[Dataset entries]
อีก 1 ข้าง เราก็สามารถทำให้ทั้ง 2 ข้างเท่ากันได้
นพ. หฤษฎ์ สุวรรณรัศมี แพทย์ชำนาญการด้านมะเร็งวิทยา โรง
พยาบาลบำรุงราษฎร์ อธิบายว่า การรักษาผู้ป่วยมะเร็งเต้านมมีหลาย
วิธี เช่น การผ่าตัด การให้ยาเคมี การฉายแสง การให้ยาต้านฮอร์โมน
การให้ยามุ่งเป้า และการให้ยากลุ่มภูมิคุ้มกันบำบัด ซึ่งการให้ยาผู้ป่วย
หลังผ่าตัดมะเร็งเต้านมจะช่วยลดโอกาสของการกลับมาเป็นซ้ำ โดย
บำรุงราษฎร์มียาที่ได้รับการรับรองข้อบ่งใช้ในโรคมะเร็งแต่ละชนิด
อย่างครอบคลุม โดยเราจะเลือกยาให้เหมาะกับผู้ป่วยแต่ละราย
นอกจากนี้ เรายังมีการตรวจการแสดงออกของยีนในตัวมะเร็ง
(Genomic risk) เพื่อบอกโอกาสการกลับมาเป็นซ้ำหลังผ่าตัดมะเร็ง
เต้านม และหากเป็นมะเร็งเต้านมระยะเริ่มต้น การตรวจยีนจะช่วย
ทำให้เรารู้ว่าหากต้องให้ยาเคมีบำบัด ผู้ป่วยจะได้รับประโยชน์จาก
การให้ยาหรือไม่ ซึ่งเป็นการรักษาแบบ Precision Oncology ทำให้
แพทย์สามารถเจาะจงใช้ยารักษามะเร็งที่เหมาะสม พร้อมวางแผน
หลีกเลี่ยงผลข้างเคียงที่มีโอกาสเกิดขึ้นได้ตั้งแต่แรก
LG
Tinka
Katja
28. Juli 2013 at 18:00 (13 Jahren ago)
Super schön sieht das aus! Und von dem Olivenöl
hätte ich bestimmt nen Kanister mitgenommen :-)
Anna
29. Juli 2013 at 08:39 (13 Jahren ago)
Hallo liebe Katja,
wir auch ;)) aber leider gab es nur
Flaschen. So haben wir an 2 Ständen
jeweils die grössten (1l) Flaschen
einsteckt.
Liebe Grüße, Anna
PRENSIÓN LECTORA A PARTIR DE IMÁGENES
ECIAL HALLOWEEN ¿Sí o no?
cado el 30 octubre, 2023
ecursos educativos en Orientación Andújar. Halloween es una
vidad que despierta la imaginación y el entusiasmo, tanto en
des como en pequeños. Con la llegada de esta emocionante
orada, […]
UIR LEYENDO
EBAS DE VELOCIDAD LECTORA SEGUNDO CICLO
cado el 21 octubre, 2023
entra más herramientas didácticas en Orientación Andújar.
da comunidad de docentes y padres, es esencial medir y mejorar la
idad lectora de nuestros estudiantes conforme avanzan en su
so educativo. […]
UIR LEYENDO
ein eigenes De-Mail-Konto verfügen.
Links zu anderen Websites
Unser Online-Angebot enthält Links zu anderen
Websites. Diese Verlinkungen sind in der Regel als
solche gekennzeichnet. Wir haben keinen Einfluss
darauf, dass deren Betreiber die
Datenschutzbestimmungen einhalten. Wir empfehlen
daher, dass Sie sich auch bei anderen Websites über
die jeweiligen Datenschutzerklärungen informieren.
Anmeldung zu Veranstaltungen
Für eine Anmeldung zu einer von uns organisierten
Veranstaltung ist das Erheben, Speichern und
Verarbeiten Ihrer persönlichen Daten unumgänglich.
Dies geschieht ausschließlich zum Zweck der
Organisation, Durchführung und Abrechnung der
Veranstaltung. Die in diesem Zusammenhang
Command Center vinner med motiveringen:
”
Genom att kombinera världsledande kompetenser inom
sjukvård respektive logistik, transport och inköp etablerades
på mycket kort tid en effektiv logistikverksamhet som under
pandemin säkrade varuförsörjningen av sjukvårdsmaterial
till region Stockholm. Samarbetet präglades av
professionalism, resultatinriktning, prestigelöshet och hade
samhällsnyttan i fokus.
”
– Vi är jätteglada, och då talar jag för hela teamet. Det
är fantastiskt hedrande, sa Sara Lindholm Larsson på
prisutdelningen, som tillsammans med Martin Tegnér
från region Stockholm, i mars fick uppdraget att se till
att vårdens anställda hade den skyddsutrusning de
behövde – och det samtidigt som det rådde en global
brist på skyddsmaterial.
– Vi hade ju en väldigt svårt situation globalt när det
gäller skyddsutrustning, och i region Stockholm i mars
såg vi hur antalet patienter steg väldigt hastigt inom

• Assigned task:
Quote every line of the data, word for word.

• Response area:
อีก 1 ข้าง เราก็สามารถทำให้ทั้ง 2 ข้างเท่ากันได้
นพ. หฤษฎ์ สุวรรณรัศมี แพทย์ชำนาญการด้านมะเร็งวิทยา โรง
พยาบาลบำรุงราษฎร์ อธิบายว่า การรักษาผู้ป่วยมะเร็งเต้านมมีหลาย
วิธี เช่น การผ่าตัด การให้ยาเคมี การฉายแสง การให้ยาต้านฮอร์โมน
การให้ยามุ่งเป้า และการให้ยากลุ่มภูมิคุ้มกันบำบัด ซึ่งการให้ยาผู้ป่วย
หลังผ่าตัดมะเร็งเต้านมจะช่วยลดโอกาสของการกลับมาเป็นซ้ำ โดย
บำรุงราษฎร์มียาที่ได้รับการรับรองข้อบ่งใช้ในโรคมะเร็งแต่ละชนิด
อย่างครอบคลุม โดยเราจะเลือกยาให้เหมาะกับผู้ป่วยแต่ละราย
นอกจากนี้ เรายังมีการตรวจการแสดงออกของยีนในตัวมะเร็ง
(Genomic risk) เพื่อบอกโอกาสการกลับมาเป็นซ้ำหลังผ่าตัดมะเร็ง
เต้านม และหากเป็นมะเร็งเต้านมระยะเริ่มต้น การตรวจยีนจะช่วย
ทำให้เรารู้ว่าหากต้องให้ยาเคมีบำบัด ผู้ป่วยจะได้รับประโยชน์จาก
การให้ยาหรือไม่ ซึ่งเป็นการรักษาแบบ Precision Oncology ทำให้
แพทย์สามารถเจาะจงใช้ยารักษามะเร็งที่เหมาะสม พร้อมวางแผน
หลีกเลี่ยงผลข้างเคียงที่มีโอกาสเกิดขึ้นได้ตั้งแต่แรก
LG
Tinka
Katja
28. Juli 2013 at 18:00 (13 Jahren ago)
Super schön sieht das aus! Und von dem Olivenöl
hätte ich bestimmt nen Kanister mitgenommen :-)
Anna
29. Juli 2013 at 08:39 (13 Jahren ago)
Hallo liebe Katja,
wir auch ;)) aber leider gab es nur
Flaschen. So haben wir an 2 Ständen
jeweils die grössten (1l) Flaschen
einsteckt.
Liebe Grüße, Anna
PRENSIÓN LECTORA A PARTIR DE IMÁGENES
ECIAL HALLOWEEN ¿Sí o no?
cado el 30 octubre, 2023
ecursos educativos en Orientación Andújar. Halloween es una
vidad que despierta la imaginación y el entusiasmo, tanto en
des como en pequeños. Con la llegada de esta emocionante
orada, […]
UIR LEYENDO
EBAS DE VELOCIDAD LECTORA SEGUNDO CICLO
cado el 21 octubre, 2023
entra más herramientas didácticas en Orientación Andújar.
da comunidad de docentes y padres, es esencial medir y mejorar la
idad lectora de nuestros estudiantes conforme avanzan en su
so educativo. […]
UIR LEYENDO
ein eigenes De-Mail-Konto verfügen.
Links zu anderen Websites
Unser Online-Angebot enthält Links zu anderen
Websites. Diese Verlinkungen sind in der Regel als
solche gekennzeichnet. Wir haben keinen Einfluss
darauf, dass deren Betreiber die
Datenschutzbestimmungen einhalten. Wir empfehlen
daher, dass Sie sich auch bei anderen Websites über
die jeweiligen Datenschutzerklärungen informieren.
Anmeldung zu Veranstaltungen
Für eine Anmeldung zu einer von uns organisierten
Veranstaltung ist das Erheben, Speichern und
Verarbeiten Ihrer persönlichen Daten unumgänglich.
Dies geschieht ausschließlich zum Zweck der
Organisation, Durchführung und Abrechnung der
Veranstaltung. Die in diesem Zusammenhang
Command Center vinner med motiveringen:
”
Genom att kombinera världsledande kompetenser inom
sjukvård respektive logistik, transport och inköp etablerades
på mycket kort tid en effektiv logistikverksamhet som under
pandemin säkrade varuförsörjningen av sjukvårdsmaterial
till region Stockholm. Samarbetet präglades av
professionalism, resultatinriktning, prestigelöshet och hade
samhällsnyttan i fokus.
”
– Vi är jätteglada, och då talar jag för hela teamet. Det
är fantastiskt hedrande, sa Sara Lindholm Larsson på
prisutdelningen, som tillsammans med Martin Tegnér
från region Stockholm, i mars fick uppdraget att se till
att vårdens anställda hade den skyddsutrusning de
behövde – och det samtidigt som det rådde en global
brist på skyddsmaterial.
– Vi hade ju en väldigt svårt situation globalt när det
gäller skyddsutrustning, och i region Stockholm i mars
såg vi hur antalet patienter steg väldigt hastigt inom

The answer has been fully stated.